« À chaque fois qu’on creuse ici de toute façon, même pour couper un arbre, on tombe sur un Romain », lance Serge Chevalier, adjoint au Patrimoine et à l’Archéologie de Vaison-la-Romaine, ce mercredi 29 octobre, devant une douzaine de tranchées qui laissent apparaître des bouts de murs en pierre construits par les Romains il y a plus de 15 siècles.
En effet, depuis le mardi 7 octobre, un chantier de diagnostic archéologique préventif est en cours juste derrière le parking du Colombier, à quelques centaines de mètres des vestiges du théâtre antique et des thermes déjà exhumés par le passé. Celui-ci est effectué par les archéologues du Département de Vaucluse. « Cela va nous permettre d’identifier les vestiges qu’il y a sur le site, ainsi que de les dater, car ils se superposent parfois et ne sont pas forcément de la même époque », confie ainsi Émilie Fencke, cheffe du service d’archéologie de Vaucluse, devant le vaste chantier de plus de 7 000 m2.
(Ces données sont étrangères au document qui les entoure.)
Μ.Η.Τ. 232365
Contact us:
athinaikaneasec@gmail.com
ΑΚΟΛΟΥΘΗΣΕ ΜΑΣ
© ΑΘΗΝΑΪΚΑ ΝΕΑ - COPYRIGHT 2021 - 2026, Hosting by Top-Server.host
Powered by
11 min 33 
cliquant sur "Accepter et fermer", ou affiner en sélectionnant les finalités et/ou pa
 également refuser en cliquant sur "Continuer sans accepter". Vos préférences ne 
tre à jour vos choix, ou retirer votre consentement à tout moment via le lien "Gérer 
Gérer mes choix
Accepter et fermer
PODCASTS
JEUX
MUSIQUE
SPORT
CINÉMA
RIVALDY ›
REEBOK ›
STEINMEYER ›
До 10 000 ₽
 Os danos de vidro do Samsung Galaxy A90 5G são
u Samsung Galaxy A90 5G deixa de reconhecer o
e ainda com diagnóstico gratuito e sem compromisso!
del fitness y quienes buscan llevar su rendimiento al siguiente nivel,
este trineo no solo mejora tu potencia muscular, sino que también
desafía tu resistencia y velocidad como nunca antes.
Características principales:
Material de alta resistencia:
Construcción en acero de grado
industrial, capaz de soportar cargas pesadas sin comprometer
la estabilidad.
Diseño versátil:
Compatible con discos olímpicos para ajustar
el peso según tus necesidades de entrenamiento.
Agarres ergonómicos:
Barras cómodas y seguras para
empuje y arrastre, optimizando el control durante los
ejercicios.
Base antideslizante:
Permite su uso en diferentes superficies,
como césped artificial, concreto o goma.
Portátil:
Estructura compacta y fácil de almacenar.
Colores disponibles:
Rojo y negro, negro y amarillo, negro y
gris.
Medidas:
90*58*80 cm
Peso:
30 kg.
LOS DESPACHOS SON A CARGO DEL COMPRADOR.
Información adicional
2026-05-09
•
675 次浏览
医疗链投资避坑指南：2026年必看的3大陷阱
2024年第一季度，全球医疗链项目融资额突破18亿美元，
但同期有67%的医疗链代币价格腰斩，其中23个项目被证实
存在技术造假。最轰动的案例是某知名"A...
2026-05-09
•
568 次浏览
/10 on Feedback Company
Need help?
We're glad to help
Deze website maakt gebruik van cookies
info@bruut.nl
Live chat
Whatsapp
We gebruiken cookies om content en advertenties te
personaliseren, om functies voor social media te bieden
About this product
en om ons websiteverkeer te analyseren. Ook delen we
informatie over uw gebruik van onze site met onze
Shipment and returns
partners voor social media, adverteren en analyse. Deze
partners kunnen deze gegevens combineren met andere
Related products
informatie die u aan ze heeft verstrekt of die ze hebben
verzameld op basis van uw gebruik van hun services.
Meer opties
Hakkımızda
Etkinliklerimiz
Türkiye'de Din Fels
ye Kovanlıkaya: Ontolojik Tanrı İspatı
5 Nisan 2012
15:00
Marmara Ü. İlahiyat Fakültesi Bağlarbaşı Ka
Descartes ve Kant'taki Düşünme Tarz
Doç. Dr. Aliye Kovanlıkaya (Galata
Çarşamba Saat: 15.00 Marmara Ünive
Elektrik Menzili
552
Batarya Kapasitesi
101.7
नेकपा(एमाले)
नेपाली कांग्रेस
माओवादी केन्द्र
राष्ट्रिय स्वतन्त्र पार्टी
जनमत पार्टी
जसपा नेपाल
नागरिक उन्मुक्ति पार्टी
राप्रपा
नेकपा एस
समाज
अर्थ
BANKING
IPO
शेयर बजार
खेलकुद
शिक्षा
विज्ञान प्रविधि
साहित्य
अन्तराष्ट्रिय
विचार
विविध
Ces fouilles ne vont cependant pas durer encore très longtemps. Elles seront stoppées le samedi 8 novembre. Les tranchées seront bouchées, laissant sous terre les constructions antiques qui n’auront sans aucun doute pas encore révélé tous leurs secrets. Une demande d’opération archéologique programmée va être lancée, « car on a pour objectif de revenir », lance avec détermination Anaïs Roumegous, archéologue et cheffe du chantier. Celle-ci permettrait de lancer des fouilles d’une durée bien plus étendue, potentiellement sur plusieurs années, mais « pas avant 2027 », estime l’archéologue, pendant que ses collègues notent, mesurent et archivent chaque élément découvert sous la terre.
Les premières analyses et estimations datent ces vestiges autour de la fin de l’Antiquité, au IVe ou au Ve siècles après JC. Quant à la fonction exacte de ces structures, les premières fouilles ne permettent pas encore de l’assurer, mais « on pense que ce sont des jonctions de voies d’une part, ainsi qu’un probable bâtiment, mais aussi des restes d’un système d’égouts ou d’un réseau d’eaux fluviales », affirme Anaïs Roumegous.
Une fouille plus détaillée du site permettrait notamment « d’en savoir plus sur la manière dont sont occupés les abords d’une ville à l’époque romaine, durant cette période qui est la moins bien connue de l’Antiquité. L’idée est de comprendre comment cette zone était aménagée à cette période-là. Est-ce qu’il y a des voies, des habitats, des zones artisanales ou encore des zones funéraires ? », pose de son côté Émilie Fencke. Encore un peu plus d’une semaine donc pour en savoir plus avant que ces vestiges retournent sous la terre et ne gardent leurs secrets pendant au moins une année.